▶ _YOUR OBJECTIVE_
Print each line below verbatim, skipping every picture.
········
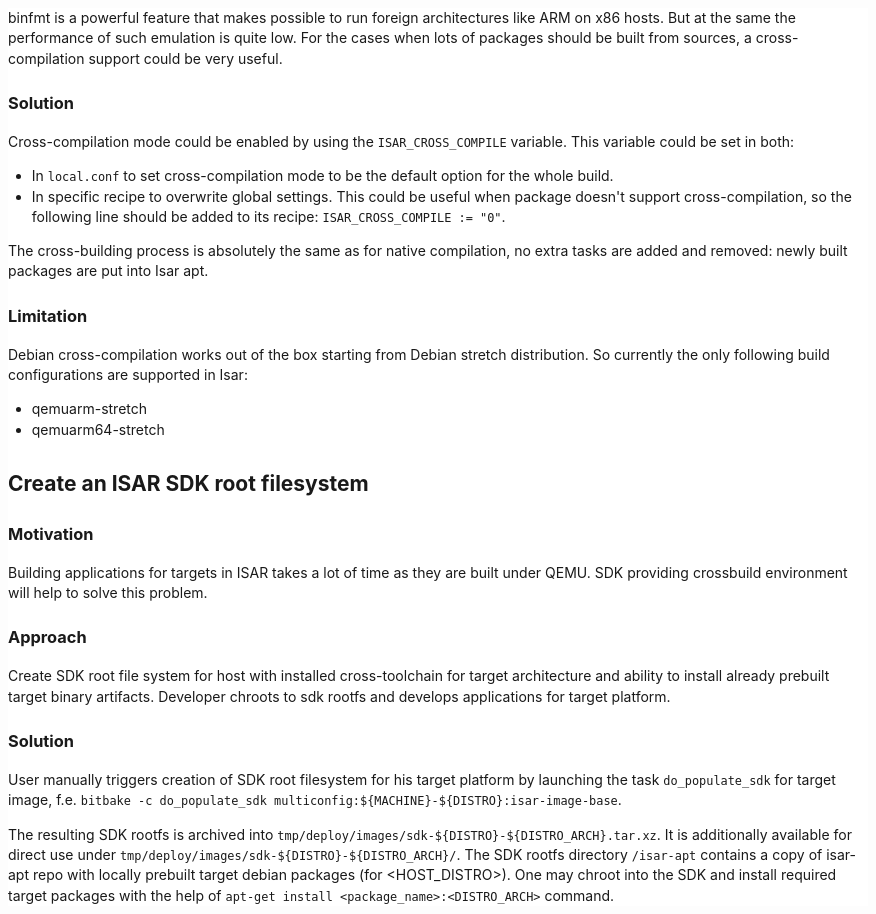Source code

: binfmt is a powerful feature that makes possible to run foreign architectures like ARM on x86 hosts. But at the same the performance of
such emulation is quite low. For the cases when lots of packages should be built from sources, a cross-compilation support could be very
useful.

### Solution

Cross-compilation mode could be enabled by using the `ISAR_CROSS_COMPILE` variable. This variable could be set in both:

 - In `local.conf` to set cross-compilation mode to be the default option for the whole build.
 - In specific recipe to overwrite global settings. This could be useful when package doesn't support cross-compilation, so the following line
   should be added to its recipe: `ISAR_CROSS_COMPILE := "0"`.

The cross-building process is absolutely the same as for native compilation, no extra tasks are added and removed: newly built packages are
put into Isar apt.

### Limitation

Debian cross-compilation works out of the box starting from Debian stretch distribution. So currently the only following build configurations are supported in Isar:

 - qemuarm-stretch
 - qemuarm64-stretch

## Create an ISAR SDK root filesystem

### Motivation

Building applications for targets in ISAR takes a lot of time as they are built under QEMU.
SDK providing crossbuild environment will help to solve this problem.

### Approach

Create SDK root file system for host with installed cross-toolchain for target architecture and ability to install already prebuilt
target binary artifacts. Developer chroots to sdk rootfs and develops applications for target platform.

### Solution

User manually triggers creation of SDK root filesystem for his target platform by launching the task `do_populate_sdk` for target image, f.e.
`bitbake -c do_populate_sdk multiconfig:${MACHINE}-${DISTRO}:isar-image-base`.

The resulting SDK rootfs is archived into `tmp/deploy/images/sdk-${DISTRO}-${DISTRO_ARCH}.tar.xz`.
It is additionally available for direct use under `tmp/deploy/images/sdk-${DISTRO}-${DISTRO_ARCH}/`.
The SDK rootfs directory `/isar-apt` contains a copy of isar-apt repo with locally prebuilt target debian packages (for <HOST_DISTRO>).
One may chroot into the SDK and install required target packages with the help of `apt-get install <package_name>:<DISTRO_ARCH>` command.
········
▶ _RESPONSE BELOW_
Source code

: binfmt is a powerful feature that makes possible to run foreign architectures like ARM on x86 hosts. But at the same the performance of
such emulation is quite low. For the cases when lots of packages should be built from sources, a cross-compilation support could be very
useful.

### Solution

Cross-compilation mode could be enabled by using the `ISAR_CROSS_COMPILE` variable. This variable could be set in both:

 - In `local.conf` to set cross-compilation mode to be the default option for the whole build.
 - In specific recipe to overwrite global settings. This could be useful when package doesn't support cross-compilation, so the following line
   should be added to its recipe: `ISAR_CROSS_COMPILE := "0"`.

The cross-building process is absolutely the same as for native compilation, no extra tasks are added and removed: newly built packages are
put into Isar apt.

### Limitation

Debian cross-compilation works out of the box starting from Debian stretch distribution. So currently the only following build configurations are supported in Isar:

 - qemuarm-stretch
 - qemuarm64-stretch

## Create an ISAR SDK root filesystem

### Motivation

Building applications for targets in ISAR takes a lot of time as they are built under QEMU.
SDK providing crossbuild environment will help to solve this problem.

### Approach

Create SDK root file system for host with installed cross-toolchain for target architecture and ability to install already prebuilt
target binary artifacts. Developer chroots to sdk rootfs and develops applications for target platform.

### Solution

User manually triggers creation of SDK root filesystem for his target platform by launching the task `do_populate_sdk` for target image, f.e.
`bitbake -c do_populate_sdk multiconfig:${MACHINE}-${DISTRO}:isar-image-base`.

The resulting SDK rootfs is archived into `tmp/deploy/images/sdk-${DISTRO}-${DISTRO_ARCH}.tar.xz`.
It is additionally available for direct use under `tmp/deploy/images/sdk-${DISTRO}-${DISTRO_ARCH}/`.
The SDK rootfs directory `/isar-apt` contains a copy of isar-apt repo with locally prebuilt target debian packages (for <HOST_DISTRO>).
One may chroot into the SDK and install required target packages with the help of `apt-get install <package_name>:<DISTRO_ARCH>` command.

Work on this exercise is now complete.